— AIM OF THE EXERCISE —
Write the records out exactly as they read, but not the pictures.
====== DATA SECTION
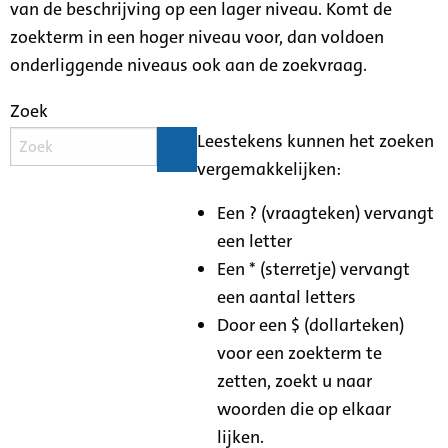
van de beschrijving op een lager niveau. Komt de
zoekterm in een hoger niveau voor, dan voldoen
onderliggende niveaus ook aan de zoekvraag.
Zoek
Leestekens kunnen het zoeken
vergemakkelijken:
Een ? (vraagteken) vervangt
een letter
Een * (sterretje) vervangt
een aantal letters
Door een $ (dollarteken)
voor een zoekterm te
zetten, zoekt u naar
woorden die op elkaar
lijken.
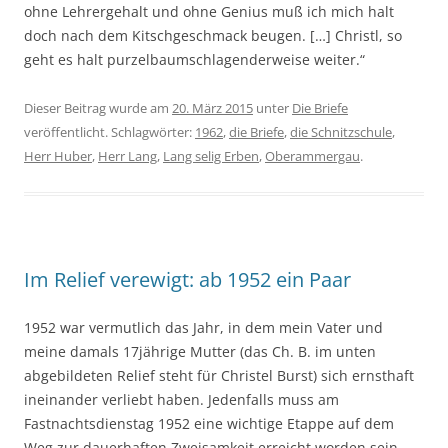
ohne Lehrergehalt und ohne Genius muß ich mich halt
doch nach dem Kitschgeschmack beugen. […] Christl, so
geht es halt purzelbaumschlagenderweise weiter.“
Dieser Beitrag wurde am
20. März 2015
unter
Die Briefe
veröffentlicht. Schlagwörter:
1962
,
die Briefe
,
die Schnitzschule
,
Herr Huber
,
Herr Lang
,
Lang selig Erben
,
Oberammergau
.
Im Relief verewigt: ab 1952 ein Paar
1952 war vermutlich das Jahr, in dem mein Vater und
meine damals 17jährige Mutter (das Ch. B. im unten
abgebildeten Relief steht für Christel Burst) sich ernsthaft
ineinander verliebt haben. Jedenfalls muss am
Fastnachtsdienstag 1952 eine wichtige Etappe auf dem
Weg zur dauerhaften Zweisamkeit erreicht worden sein –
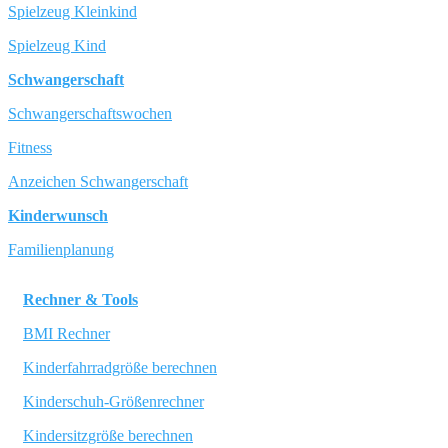
Spielzeug Kleinkind
Spielzeug Kind
Schwangerschaft
Schwangerschaftswochen
Fitness
Anzeichen Schwangerschaft
Kinderwunsch
Familienplanung
Rechner & Tools
BMI Rechner
Kinderfahrradgröße berechnen
Kinderschuh-Größenrechner
Kindersitzgröße berechnen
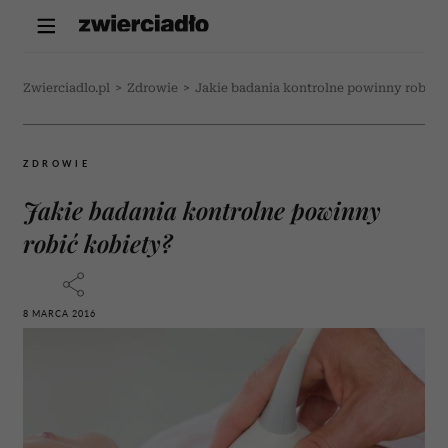
Zwierciadlo.pl
>
Zdrowie
>
Jakie badania kontrolne powinny robić 
ZDROWIE
Jakie badania kontrolne powinny
robić kobiety?
8 MARCA 2016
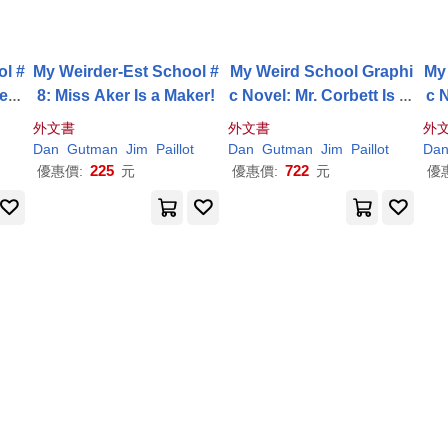
ol #
My Weirder-Est School #
My Weird School Graphi
My
e T
8: Miss Aker Is a Maker!
c Novel: Mr. Corbett Is in
c N
Orbit!: A Graphic Novel
外文書
外文書
外
Dan
Gutman
Jim
Paillot
Dan
Gutman
Jim
Paillot
Da
225
722
優惠價:
元
優惠價:
元
優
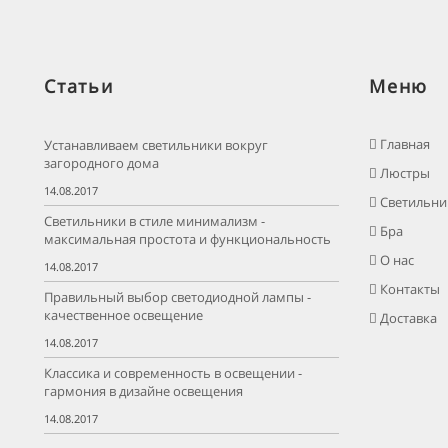
Статьи
Меню
Главная
Устанавливаем светильники вокруг
загородного дома
Люстры
14.08.2017
Светильни
Светильники в стиле минимализм -
Бра
максимальная простота и функциональность
О нас
14.08.2017
Контакты
Правильный выбор светодиодной лампы -
качественное освещение
Доставка
14.08.2017
Классика и современность в освещении -
гармония в дизайне освещения
14.08.2017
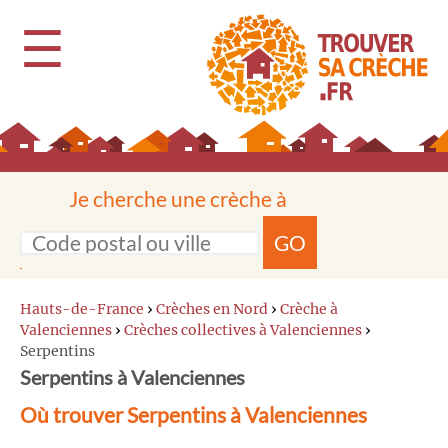
☰
Je cherche une crèche à
GO
Hauts-de-France
›
Crèches en Nord
›
Crèche à
Valenciennes
›
Crèches collectives à Valenciennes
›
Serpentins
Serpentins à Valenciennes
Où trouver Serpentins à Valenciennes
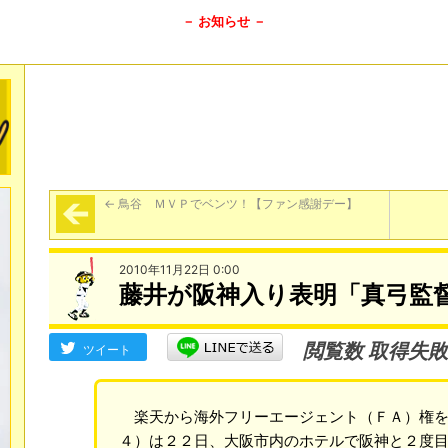
－ お知らせ －
←
鳥谷 ＭＶＰでベンツ！【ファン感謝デー】
2010年11月22日 0:00
藤井が阪神入り表明「真弓監
閲覧数 取得失敗
ツイート
楽天から海外フリーエージェント（ＦＡ）権を
４）は２２日、大阪市内のホテルで阪神と２度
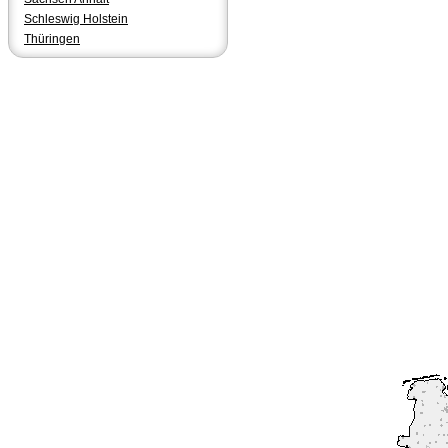
Schleswig Holstein
Thüringen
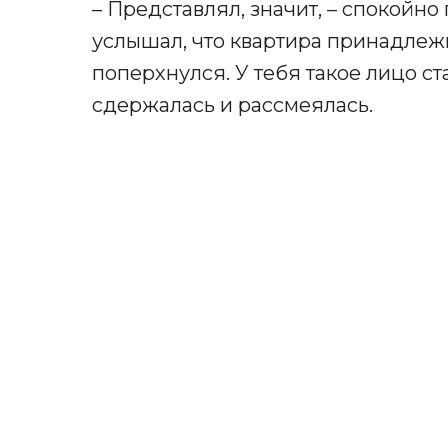
– Представлял, значит, – спокойно
услышал, что квартира принадлеж
поперхнулся. У тебя такое лицо с
сдержалась и рассмеялась.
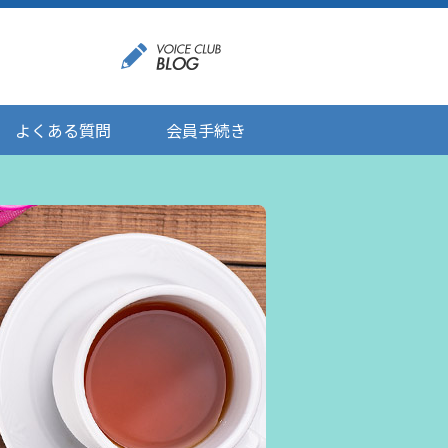
よくある質問
会員手続き
登録情報の変更
メール受信設定
ご応募にあたりましてのお願い
登録解除/配信停止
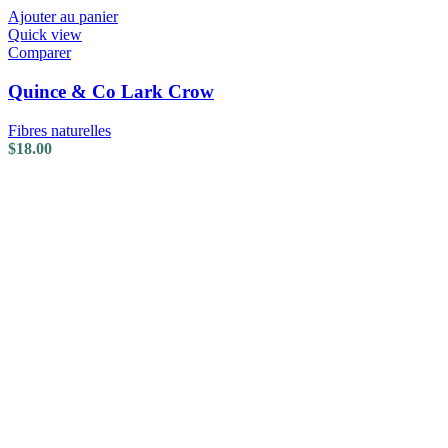
Ajouter au panier
Quick view
Comparer
Quince & Co Lark Crow
Fibres naturelles
$
18.00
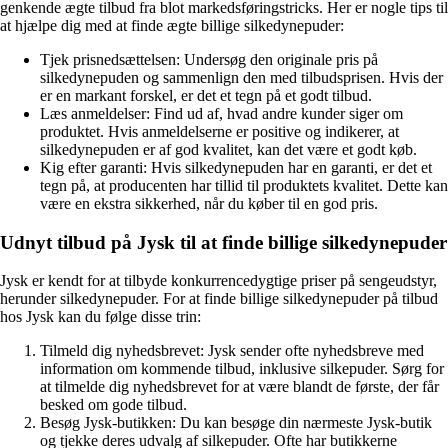
genkende ægte tilbud fra blot markedsføringstricks. Her er nogle tips til
at hjælpe dig med at finde ægte billige silkedynepuder:
Tjek prisnedsættelsen: Undersøg den originale pris på
silkedynepuden og sammenlign den med tilbudsprisen. Hvis der
er en markant forskel, er det et tegn på et godt tilbud.
Læs anmeldelser: Find ud af, hvad andre kunder siger om
produktet. Hvis anmeldelserne er positive og indikerer, at
silkedynepuden er af god kvalitet, kan det være et godt køb.
Kig efter garanti: Hvis silkedynepuden har en garanti, er det et
tegn på, at producenten har tillid til produktets kvalitet. Dette kan
være en ekstra sikkerhed, når du køber til en god pris.
Udnyt tilbud på Jysk til at finde billige silkedynepuder
Jysk er kendt for at tilbyde konkurrencedygtige priser på sengeudstyr,
herunder silkedynepuder. For at finde billige silkedynepuder på tilbud
hos Jysk kan du følge disse trin:
Tilmeld dig nyhedsbrevet: Jysk sender ofte nyhedsbreve med
information om kommende tilbud, inklusive silkepuder. Sørg for
at tilmelde dig nyhedsbrevet for at være blandt de første, der får
besked om gode tilbud.
Besøg Jysk-butikken: Du kan besøge din nærmeste Jysk-butik
og tjekke deres udvalg af silkepuder. Ofte har butikkerne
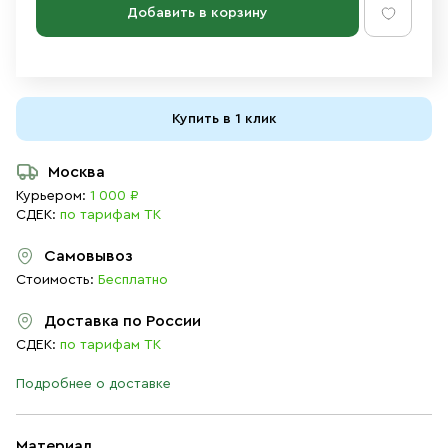
Добавить в корзину
Купить в 1 клик
Москва
Курьером:
1 000 ₽
СДЕК:
по тарифам ТК
Самовывоз
Стоимость:
Бесплатно
Доставка по России
СДЕК:
по тарифам ТК
Подробнее о доставке
Материал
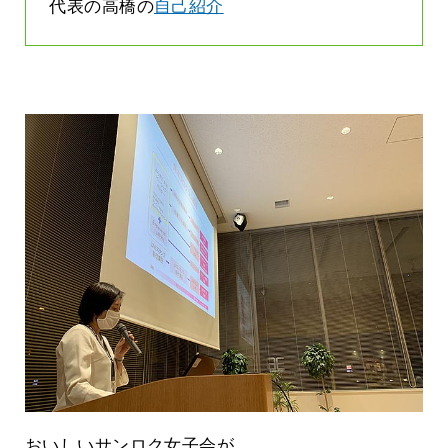
代表の高橋の
自己紹介
おいしいサンロク女子会が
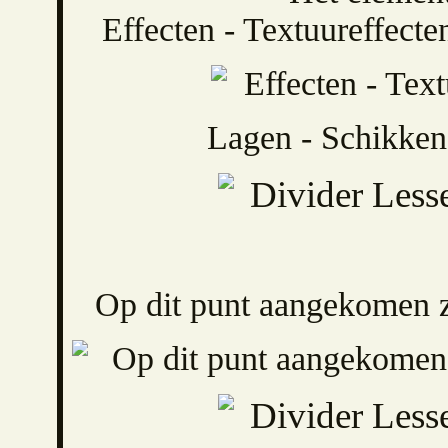
Effecten - Textuureffecte
Lagen - Schikken
Op dit punt aangekomen zi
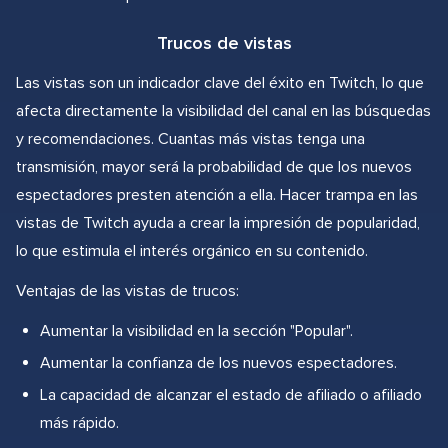
Trucos de vistas
Las vistas son un indicador clave del éxito en Twitch, lo que
afecta directamente la visibilidad del canal en las búsquedas
y recomendaciones. Cuantas más vistas tenga una
transmisión, mayor será la probabilidad de que los nuevos
espectadores presten atención a ella. Hacer trampa en las
vistas de Twitch ayuda a crear la impresión de popularidad,
lo que estimula el interés orgánico en su contenido.
Ventajas de las vistas de trucos:
Aumentar la visibilidad en la sección "Popular".
Aumentar la confianza de los nuevos espectadores.
La capacidad de alcanzar el estado de afiliado o afiliado
más rápido.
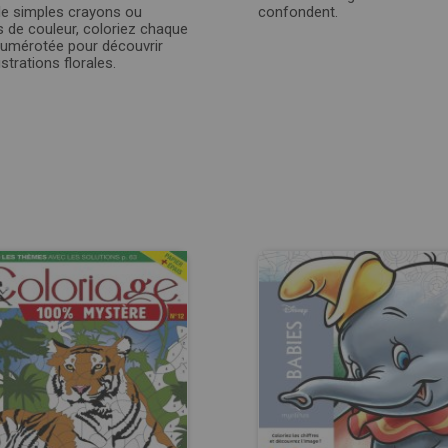
e simples crayons ou
confondent.
s de couleur, coloriez chaque
umérotée pour découvrir
ustrations florales.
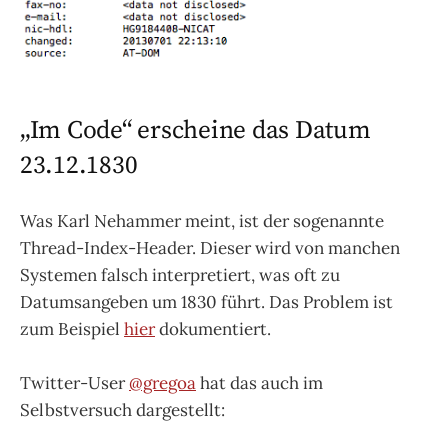
„Im Code“ erscheine das Datum
23.12.1830
Was Karl Nehammer meint, ist der sogenannte
Thread-Index-Header. Dieser wird von manchen
Systemen falsch interpretiert, was oft zu
Datumsangeben um 1830 führt. Das Problem ist
zum Beispiel
hier
dokumentiert.
Twitter-User
@gregoa
hat das auch im
Selbstversuch dargestellt:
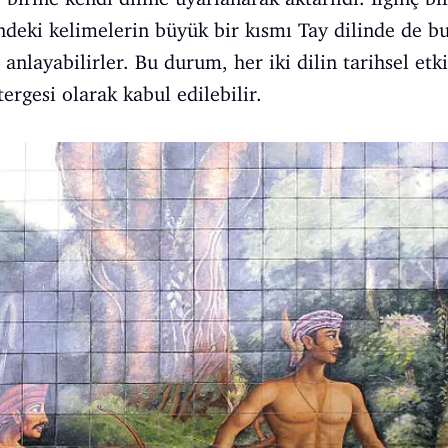
ndeki kelimelerin büyük bir kısmı Tay dilinde de bu
 anlayabilirler. Bu durum, her iki dilin tarihsel etk
tergesi olarak kabul edilebilir.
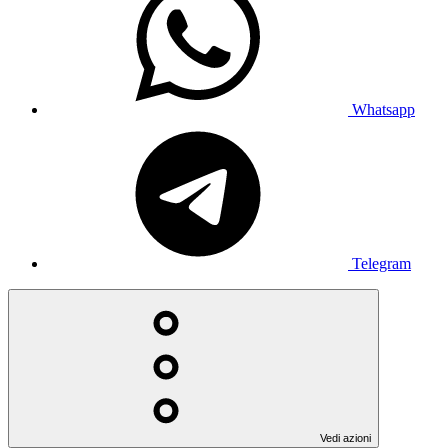
Whatsapp
Telegram
Vedi azioni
============
— ANSWER BELOW —
van de beschrijving op een lager niveau. Komt de
zoekterm in een hoger niveau voor, dan voldoen
onderliggende niveaus ook aan de zoekvraag.
Zoek
Leestekens kunnen het zoeken
vergemakkelijken:
Een ? (vraagteken) vervangt
een letter
Een * (sterretje) vervangt
een aantal letters
Door een $ (dollarteken)
voor een zoekterm te
zetten, zoekt u naar
woorden die op elkaar
lijken.
ohne Lehrergehalt und ohne Genius muß ich mich halt
doch nach dem Kitschgeschmack beugen. […] Christl, so
geht es halt purzelbaumschlagenderweise weiter.“
Dieser Beitrag wurde am
20. März 2015
unter
Die Briefe
veröffentlicht. Schlagwörter:
1962
,
die Briefe
,
die Schnitzschule
,
Herr Huber
,
Herr Lang
,
Lang selig Erben
,
Oberammergau
.
Im Relief verewigt: ab 1952 ein Paar
1952 war vermutlich das Jahr, in dem mein Vater und
meine damals 17jährige Mutter (das Ch. B. im unten
abgebildeten Relief steht für Christel Burst) sich ernsthaft
ineinander verliebt haben. Jedenfalls muss am
Fastnachtsdienstag 1952 eine wichtige Etappe auf dem
Weg zur dauerhaften Zweisamkeit erreicht worden sein –
Spielzeug Kleinkind
Spielzeug Kind
Schwangerschaft
Schwangerschaftswochen
Fitness
Anzeichen Schwangerschaft
Kinderwunsch
Familienplanung
Rechner & Tools
BMI Rechner
Kinderfahrradgröße berechnen
Kinderschuh-Größenrechner
Kindersitzgröße berechnen
Zwierciadlo.pl
>
Zdrowie
>
Jakie badania kontrolne powinny robić 
ZDROWIE
Jakie badania kontrolne powinny
robić kobiety?
8 MARCA 2016
ol #
My Weirder-Est School #
My Weird School Graphi
My
e T
8: Miss Aker Is a Maker!
c Novel: Mr. Corbett Is in
c N
Orbit!: A Graphic Novel
外文書
外文書
外
Dan
Gutman
Jim
Paillot
Dan
Gutman
Jim
Paillot
Da
225
722
優惠價:
元
優惠價:
元
優
Статьи
Меню
Главная
Устанавливаем светильники вокруг
загородного дома
Люстры
14.08.2017
Светильни
Светильники в стиле минимализм -
Бра
максимальная простота и функциональность
О нас
14.08.2017
Контакты
Правильный выбор светодиодной лампы -
качественное освещение
Доставка
14.08.2017
Классика и современность в освещении -
гармония в дизайне освещения
14.08.2017
☰
Je cherche une crèche à
GO
Hauts-de-France
›
Crèches en Nord
›
Crèche à
Valenciennes
›
Crèches collectives à Valenciennes
›
Serpentins
Serpentins à Valenciennes
Où trouver Serpentins à Valenciennes
－ お知らせ －
←
鳥谷 ＭＶＰでベンツ！【ファン感謝デー】
2010年11月22日 0:00
藤井が阪神入り表明「真弓監
閲覧数 取得失敗
ツイート
楽天から海外フリーエージェント（ＦＡ）権を
４）は２２日、大阪市内のホテルで阪神と２度
Schleswig Holstein
Thüringen
– Представлял, значит, – спокойно
услышал, что квартира принадлеж
поперхнулся. У тебя такое лицо с
сдержалась и рассмеялась.
よくある質問
会員手続き
登録情報の変更
メール受信設定
ご応募にあたりましてのお願い
登録解除/配信停止
Ajouter au panier
Quick view
Comparer
Quince & Co Lark Crow
Fibres naturelles
$
18.00
genkende ægte tilbud fra blot markedsføringstricks. Her er nogle tips til
at hjælpe dig med at finde ægte billige silkedynepuder:
Tjek prisnedsættelsen: Undersøg den originale pris på
silkedynepuden og sammenlign den med tilbudsprisen. Hvis der
er en markant forskel, er det et tegn på et godt tilbud.
Læs anmeldelser: Find ud af, hvad andre kunder siger om
produktet. Hvis anmeldelserne er positive og indikerer, at
silkedynepuden er af god kvalitet, kan det være et godt køb.
Kig efter garanti: Hvis silkedynepuden har en garanti, er det et
tegn på, at producenten har tillid til produktets kvalitet. Dette kan
være en ekstra sikkerhed, når du køber til en god pris.
Udnyt tilbud på Jysk til at finde billige silkedynepuder
Jysk er kendt for at tilbyde konkurrencedygtige priser på sengeudstyr,
herunder silkedynepuder. For at finde billige silkedynepuder på tilbud
hos Jysk kan du følge disse trin:
Tilmeld dig nyhedsbrevet: Jysk sender ofte nyhedsbreve med
information om kommende tilbud, inklusive silkepuder. Sørg for
at tilmelde dig nyhedsbrevet for at være blandt de første, der får
besked om gode tilbud.
Besøg Jysk-butikken: Du kan besøge din nærmeste Jysk-butik
og tjekke deres udvalg af silkepuder. Ofte har butikkerne
Добавить в корзину
Купить в 1 клик
Москва
Курьером:
1 000 ₽
СДЕК:
по тарифам ТК
Самовывоз
Стоимость:
Бесплатно
Доставка по России
СДЕК:
по тарифам ТК
Подробнее о доставке
Материал
代表の高橋の
自己紹介
おいしいサンロク女子会が
Effecten - Textuureffecte
Lagen - Schikken
Op dit punt aangekomen zi
Trucos de vistas
Las vistas son un indicador clave del éxito en Twitch, lo que
afecta directamente la visibilidad del canal en las búsquedas
y recomendaciones. Cuantas más vistas tenga una
transmisión, mayor será la probabilidad de que los nuevos
espectadores presten atención a ella. Hacer trampa en las
vistas de Twitch ayuda a crear la impresión de popularidad,
lo que estimula el interés orgánico en su contenido.
Ventajas de las vistas de trucos:
Aumentar la visibilidad en la sección "Popular".
Aumentar la confianza de los nuevos espectadores.
La capacidad de alcanzar el estado de afiliado o afiliado
más rápido.
e simples crayons ou
confondent.
s de couleur, coloriez chaque
umérotée pour découvrir
ustrations florales.
„Im Code“ erscheine das Datum
23.12.1830
Was Karl Nehammer meint, ist der sogenannte
Thread-Index-Header. Dieser wird von manchen
Systemen falsch interpretiert, was oft zu
Datumsangeben um 1830 führt. Das Problem ist
zum Beispiel
hier
dokumentiert.
Twitter-User
@gregoa
hat das auch im
Selbstversuch dargestellt:
ndeki kelimelerin büyük bir kısmı Tay dilinde de bu
 anlayabilirler. Bu durum, her iki dilin tarihsel etk
tergesi olarak kabul edilebilir.
Whatsapp
Telegram
Vedi azioni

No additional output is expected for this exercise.